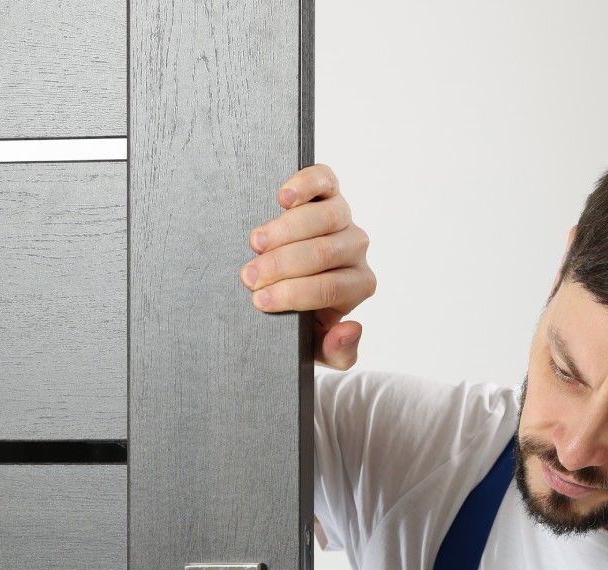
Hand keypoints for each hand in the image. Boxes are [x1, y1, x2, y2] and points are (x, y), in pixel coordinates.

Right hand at [241, 163, 375, 368]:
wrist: (295, 289)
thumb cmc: (305, 317)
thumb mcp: (318, 345)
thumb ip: (338, 352)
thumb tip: (351, 328)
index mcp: (359, 285)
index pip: (330, 288)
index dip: (293, 294)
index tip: (259, 301)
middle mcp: (356, 250)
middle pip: (324, 252)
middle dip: (282, 265)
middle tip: (248, 276)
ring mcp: (344, 218)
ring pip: (325, 216)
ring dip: (286, 230)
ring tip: (255, 243)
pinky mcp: (329, 191)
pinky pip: (324, 180)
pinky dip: (305, 184)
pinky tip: (283, 197)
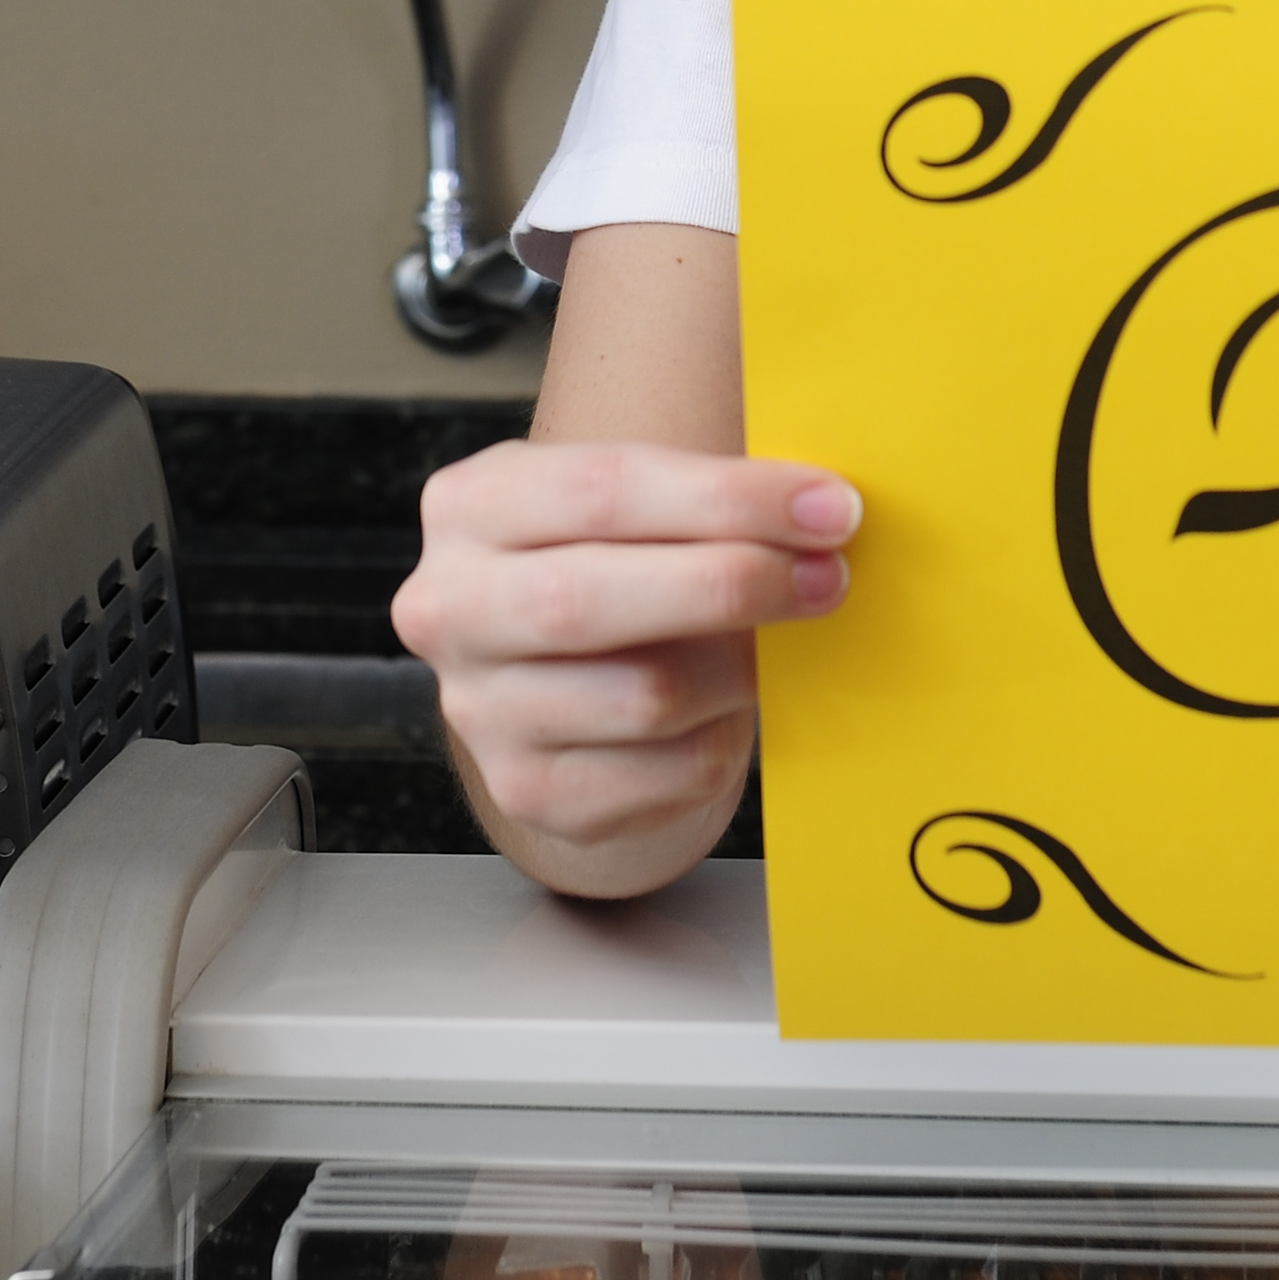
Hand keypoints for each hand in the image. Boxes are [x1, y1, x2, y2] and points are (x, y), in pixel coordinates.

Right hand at [394, 438, 854, 895]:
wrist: (562, 681)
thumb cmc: (614, 563)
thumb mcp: (628, 504)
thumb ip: (702, 496)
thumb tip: (823, 510)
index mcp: (470, 505)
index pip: (602, 489)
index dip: (727, 498)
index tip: (828, 507)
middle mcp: (450, 609)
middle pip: (591, 599)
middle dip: (731, 583)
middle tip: (828, 578)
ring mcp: (479, 710)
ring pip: (643, 696)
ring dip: (738, 671)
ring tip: (767, 649)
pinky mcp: (528, 790)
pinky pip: (666, 770)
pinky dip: (721, 737)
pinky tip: (723, 708)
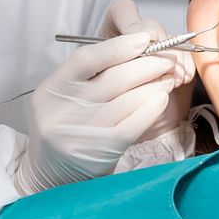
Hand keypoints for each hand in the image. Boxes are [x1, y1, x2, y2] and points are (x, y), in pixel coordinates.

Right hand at [14, 2, 191, 194]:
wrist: (51, 179)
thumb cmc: (65, 129)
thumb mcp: (64, 98)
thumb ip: (88, 75)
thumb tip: (133, 46)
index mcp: (51, 90)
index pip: (86, 59)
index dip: (118, 46)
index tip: (143, 38)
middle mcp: (61, 110)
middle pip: (113, 78)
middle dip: (146, 64)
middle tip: (165, 57)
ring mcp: (80, 132)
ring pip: (128, 100)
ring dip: (154, 84)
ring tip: (168, 77)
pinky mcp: (100, 152)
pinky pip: (134, 124)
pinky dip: (151, 108)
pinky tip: (161, 98)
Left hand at [98, 0, 194, 143]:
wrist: (122, 127)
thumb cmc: (103, 104)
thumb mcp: (99, 81)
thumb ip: (111, 58)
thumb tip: (138, 41)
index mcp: (109, 34)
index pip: (123, 10)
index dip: (132, 23)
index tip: (140, 44)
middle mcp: (133, 34)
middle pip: (149, 25)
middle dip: (158, 47)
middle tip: (161, 66)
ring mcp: (156, 46)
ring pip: (169, 39)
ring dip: (173, 59)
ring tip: (172, 79)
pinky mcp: (175, 58)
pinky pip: (185, 52)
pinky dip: (185, 65)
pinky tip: (181, 79)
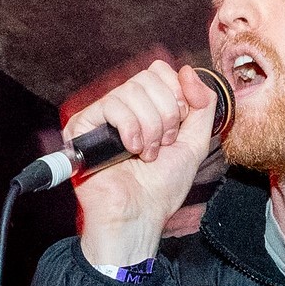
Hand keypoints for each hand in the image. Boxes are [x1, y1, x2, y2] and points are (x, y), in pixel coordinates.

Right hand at [66, 59, 221, 265]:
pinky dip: (129, 129)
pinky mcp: (82, 126)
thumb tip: (188, 70)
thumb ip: (202, 105)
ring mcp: (102, 115)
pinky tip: (129, 151)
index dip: (176, 95)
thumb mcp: (195, 142)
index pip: (160, 71)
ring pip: (132, 90)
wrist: (140, 214)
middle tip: (162, 145)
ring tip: (146, 154)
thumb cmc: (161, 187)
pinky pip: (111, 104)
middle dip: (166, 114)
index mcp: (146, 106)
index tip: (177, 128)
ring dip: (149, 126)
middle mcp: (123, 107)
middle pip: (149, 77)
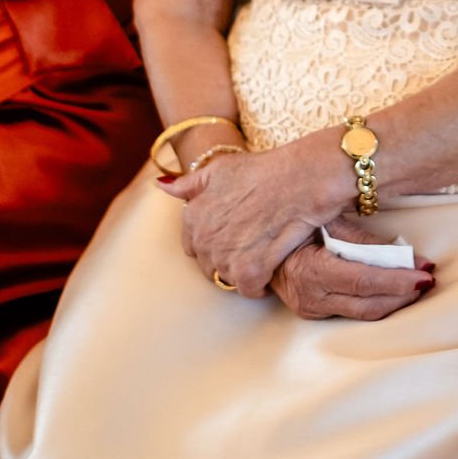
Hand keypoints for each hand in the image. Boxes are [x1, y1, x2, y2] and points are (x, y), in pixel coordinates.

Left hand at [159, 143, 335, 296]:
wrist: (296, 182)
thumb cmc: (261, 171)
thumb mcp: (219, 169)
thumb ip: (188, 183)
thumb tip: (162, 187)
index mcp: (193, 216)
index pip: (192, 245)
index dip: (213, 241)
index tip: (230, 235)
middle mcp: (204, 240)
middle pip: (209, 265)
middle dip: (227, 258)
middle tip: (249, 245)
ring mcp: (225, 258)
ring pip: (228, 278)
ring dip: (243, 271)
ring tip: (261, 253)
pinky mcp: (248, 272)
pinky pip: (249, 290)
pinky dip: (261, 284)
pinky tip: (271, 267)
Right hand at [268, 226, 434, 320]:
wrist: (262, 245)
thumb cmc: (296, 225)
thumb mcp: (328, 223)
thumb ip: (364, 242)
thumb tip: (406, 255)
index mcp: (309, 269)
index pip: (363, 280)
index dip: (396, 280)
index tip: (424, 274)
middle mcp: (309, 297)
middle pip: (367, 304)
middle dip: (402, 295)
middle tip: (428, 281)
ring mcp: (311, 309)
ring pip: (363, 314)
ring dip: (394, 302)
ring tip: (418, 286)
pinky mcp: (315, 315)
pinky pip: (354, 312)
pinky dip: (378, 303)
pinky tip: (396, 293)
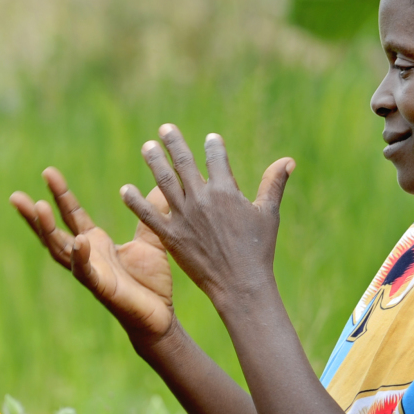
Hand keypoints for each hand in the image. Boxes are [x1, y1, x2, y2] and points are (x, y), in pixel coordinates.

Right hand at [11, 167, 174, 345]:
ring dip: (48, 230)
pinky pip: (86, 272)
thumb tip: (162, 184)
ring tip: (37, 207)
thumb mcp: (152, 237)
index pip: (72, 215)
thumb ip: (151, 211)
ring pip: (61, 250)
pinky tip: (77, 242)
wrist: (160, 316)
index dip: (60, 194)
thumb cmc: (151, 280)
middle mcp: (87, 256)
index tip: (48, 172)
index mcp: (95, 242)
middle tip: (16, 196)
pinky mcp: (102, 288)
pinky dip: (80, 257)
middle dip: (36, 214)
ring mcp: (90, 272)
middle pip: (54, 232)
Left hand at [121, 124, 293, 306]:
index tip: (210, 138)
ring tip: (147, 147)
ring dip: (154, 162)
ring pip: (164, 182)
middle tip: (165, 128)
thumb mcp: (268, 214)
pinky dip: (135, 201)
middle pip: (184, 163)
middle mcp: (202, 199)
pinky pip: (149, 215)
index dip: (213, 146)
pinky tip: (125, 189)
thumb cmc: (259, 249)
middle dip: (174, 143)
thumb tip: (288, 160)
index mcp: (226, 191)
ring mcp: (184, 216)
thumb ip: (274, 184)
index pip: (216, 158)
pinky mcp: (171, 236)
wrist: (241, 284)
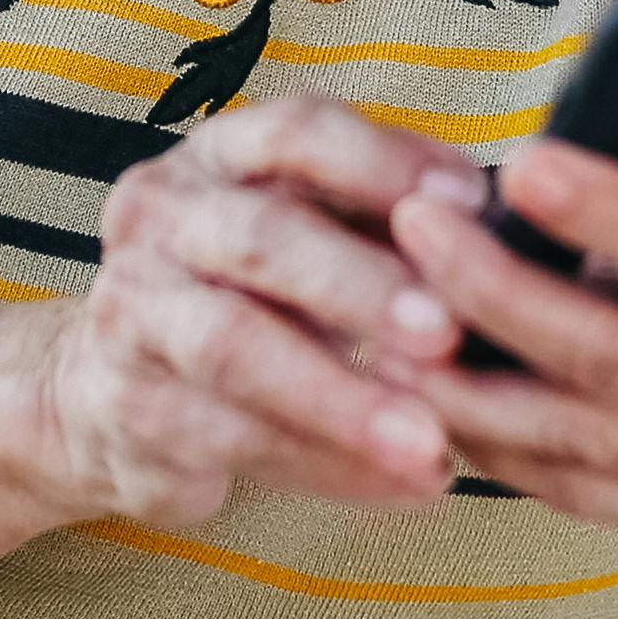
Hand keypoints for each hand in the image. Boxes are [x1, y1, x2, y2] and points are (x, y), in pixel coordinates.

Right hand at [35, 97, 479, 524]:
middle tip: (447, 336)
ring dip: (340, 399)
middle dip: (360, 287)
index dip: (382, 163)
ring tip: (429, 444)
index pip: (296, 132)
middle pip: (261, 239)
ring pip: (235, 348)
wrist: (107, 392)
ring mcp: (132, 311)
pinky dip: (329, 466)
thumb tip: (510, 236)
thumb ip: (389, 230)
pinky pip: (234, 438)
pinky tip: (404, 485)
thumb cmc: (251, 300)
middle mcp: (161, 217)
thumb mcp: (312, 240)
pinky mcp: (125, 405)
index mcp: (219, 157)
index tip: (470, 204)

> _EXERCISE PROMPT_: Leave out every picture and copy the rest of the records exactly.

> _PROBLEM SOLUTION_:
Hand keypoints for each hand in the image. Boxes are [x1, y1, x2, y2] and points are (x, y), in pixel coordinates.

Right hand at [241, 163, 375, 368]:
wrist: (295, 289)
thumb cmc: (305, 317)
thumb mcp: (318, 345)
thumb ip: (338, 352)
thumb tip: (351, 328)
index mcp: (359, 285)
index pip: (330, 288)
index dip: (293, 294)
index tip: (259, 301)
middle mcp: (356, 250)
middle pip: (324, 252)
middle dip: (282, 265)
middle tip: (248, 276)
ring mcp: (344, 218)
ring pip: (325, 216)
ring dip: (286, 230)
ring tip: (255, 243)
pinky mcp: (329, 191)
pinky pip: (324, 180)
pinky dip: (305, 184)
pinky tip: (283, 197)
Hand keypoints for each hand in the image. Boxes are [x1, y1, x2, y2] and points are (x, y), in pixel coordinates.

Right hand at [394, 438, 854, 895]:
wrist: (562, 681)
thumb cmc: (614, 563)
thumb mcp: (628, 504)
thumb ip: (702, 496)
thumb tip: (823, 510)
index mcp: (470, 505)
index pip: (602, 489)
index dip: (727, 498)
index tip: (828, 507)
middle mcp: (450, 609)
middle pip: (591, 599)
middle dip: (731, 583)
middle tip: (828, 578)
ring mcp: (479, 710)
ring pip: (643, 696)
ring dip: (738, 671)
ring tip: (767, 649)
pinky mcp: (528, 790)
pinky pip: (666, 770)
pinky dip: (721, 737)
pinky tip: (723, 708)
Hand keypoints for each hand in the image. Boxes are [x1, y1, x2, y2] and points are (x, y), in pixel coordinates.

Right hand at [14, 2, 191, 194]:
wrist: (51, 179)
thumb cmc: (65, 129)
thumb mcp: (64, 98)
thumb ip: (88, 75)
thumb tip: (133, 46)
index mcp: (51, 90)
index pip: (86, 59)
index dip: (118, 46)
index tip: (143, 38)
middle mcp: (61, 110)
middle pip: (113, 78)
middle dip: (146, 64)
middle tip: (165, 57)
ring mcp: (80, 132)
ring pip: (128, 100)
ring dip: (154, 84)
ring tip: (168, 77)
pinky mcp: (100, 152)
pinky pip: (134, 124)
pinky dip: (151, 108)
pinky tip: (161, 98)
Left hand at [98, 0, 194, 143]:
wrist: (122, 127)
thumb cmc: (103, 104)
thumb mcp: (99, 81)
thumb ip: (111, 58)
thumb tip: (138, 41)
index mcp: (109, 34)
index pip: (123, 10)
index dip: (132, 23)
index tip: (140, 44)
middle mcp: (133, 34)
middle pip: (149, 25)
middle dip: (158, 47)
middle tip: (161, 66)
ring mcp: (156, 46)
ring pip: (169, 39)
ring dip: (173, 59)
ring tip: (172, 79)
pinky mcp: (175, 58)
pinky pip: (185, 52)
pinky dip: (185, 65)
pinky tip: (181, 79)
Hand keypoints for each hand in the image. Boxes are [x1, y1, x2, y2] and points are (x, y), in pixel coordinates.

Right hand at [66, 59, 221, 265]:
pinky dip: (129, 129)
pinky mcp: (82, 126)
thumb tip: (188, 70)
thumb ip: (202, 105)
ring mcp: (102, 115)
pinky tip: (129, 151)
index dip: (176, 95)
thumb mcp: (195, 142)
index pip: (160, 71)
ring pip: (132, 90)
wrist: (140, 214)
middle tip: (162, 145)
ring tip: (146, 154)
thumb cmc: (161, 187)
pinky pip: (111, 104)
middle dip: (166, 114)
index mcp: (146, 106)
index tip: (177, 128)
ring dip: (149, 126)
middle mcp: (123, 107)
middle pip: (149, 77)
Hand keypoints for each hand in the image. Boxes are [x1, y1, x2, y2] and points are (x, y), in pixel coordinates.

Left hand at [159, 143, 335, 296]:
wrist: (296, 182)
thumb cmc: (261, 171)
thumb mcp: (219, 169)
thumb ip: (188, 183)
thumb tip: (162, 187)
index mcp: (193, 216)
index pip: (192, 245)
index dip: (213, 241)
index tip: (230, 235)
middle mcp: (204, 240)
middle pip: (209, 265)
middle dip: (227, 258)
middle tip: (249, 245)
ring mcp: (225, 258)
ring pip: (228, 278)
ring dip: (243, 271)
ring tip: (261, 253)
pinky mcp: (248, 272)
pinky pip: (249, 290)
pinky dip: (261, 284)
pinky tip: (271, 267)
Right hand at [268, 226, 434, 320]:
wrist: (262, 245)
thumb cmc: (296, 225)
thumb mcp: (328, 223)
thumb ip: (364, 242)
thumb tip: (406, 255)
index mcp: (309, 269)
index pip: (363, 280)
index dip: (396, 280)
index tip: (424, 274)
middle mcp: (309, 297)
middle pip: (367, 304)
middle dip: (402, 295)
middle tip: (428, 281)
ring mcp: (311, 309)
ring pip: (363, 314)
ring dip: (394, 302)
ring tip: (418, 286)
pinky mcp: (315, 315)
pinky pip: (354, 312)
pinky dip: (378, 303)
pinky tip: (396, 293)
Hand keypoints for each hand in the image. Boxes are [x1, y1, x2, y2] and points are (x, y), in pixel coordinates.

Right hand at [11, 167, 174, 345]:
ring dip: (48, 230)
pinky pip: (86, 272)
thumb tip: (162, 184)
ring tip: (37, 207)
thumb mcp: (152, 237)
index pip: (72, 215)
thumb ip: (151, 211)
ring pip: (61, 250)
pinky tip: (77, 242)
wrist: (160, 316)
index dip: (60, 194)
thumb cmc: (151, 280)
middle mcp: (87, 256)
index tip: (48, 172)
index mcp: (95, 242)
middle tip: (16, 196)
pinky mcp: (102, 288)
pinky dip: (80, 257)
middle dip: (36, 214)
ring mcp: (90, 272)
middle pip: (54, 232)
Left hand at [121, 124, 293, 306]:
index tip: (210, 138)
ring tip: (147, 147)
ring dip: (154, 162)
ring pip: (164, 182)
middle tip: (165, 128)
thumb mcp: (268, 214)
pinky dip: (135, 201)
middle pip: (184, 163)
middle mcp: (202, 199)
pinky pip: (149, 215)
index dip: (213, 146)
pinky tip: (125, 189)
thumb cmc: (259, 249)
middle dip: (174, 143)
thumb tip: (288, 160)
index mcp: (226, 191)
ring mcp: (184, 216)
thumb ip: (274, 184)
index pip: (216, 158)
pinky mcp: (171, 236)
wrist: (241, 284)
Hand keypoints for each hand in the image. Boxes are [x1, y1, x2, y2] and points are (x, y), in pixel coordinates.

Right hand at [35, 97, 479, 524]:
middle tip: (447, 336)
ring dip: (340, 399)
middle dip: (360, 287)
index dip: (382, 163)
ring tip: (429, 444)
index pip: (296, 132)
middle pip: (261, 239)
ring pip: (235, 348)
wrist: (107, 392)
ring mcp: (132, 311)
pinky dip: (329, 466)
thumb tip: (510, 236)
thumb ip: (389, 230)
pinky pip: (234, 438)
pinky tip: (404, 485)
thumb cmc: (251, 300)
middle mcp: (161, 217)
thumb mcp: (312, 240)
pinky mcp: (125, 405)
index mcp: (219, 157)
index tip: (470, 204)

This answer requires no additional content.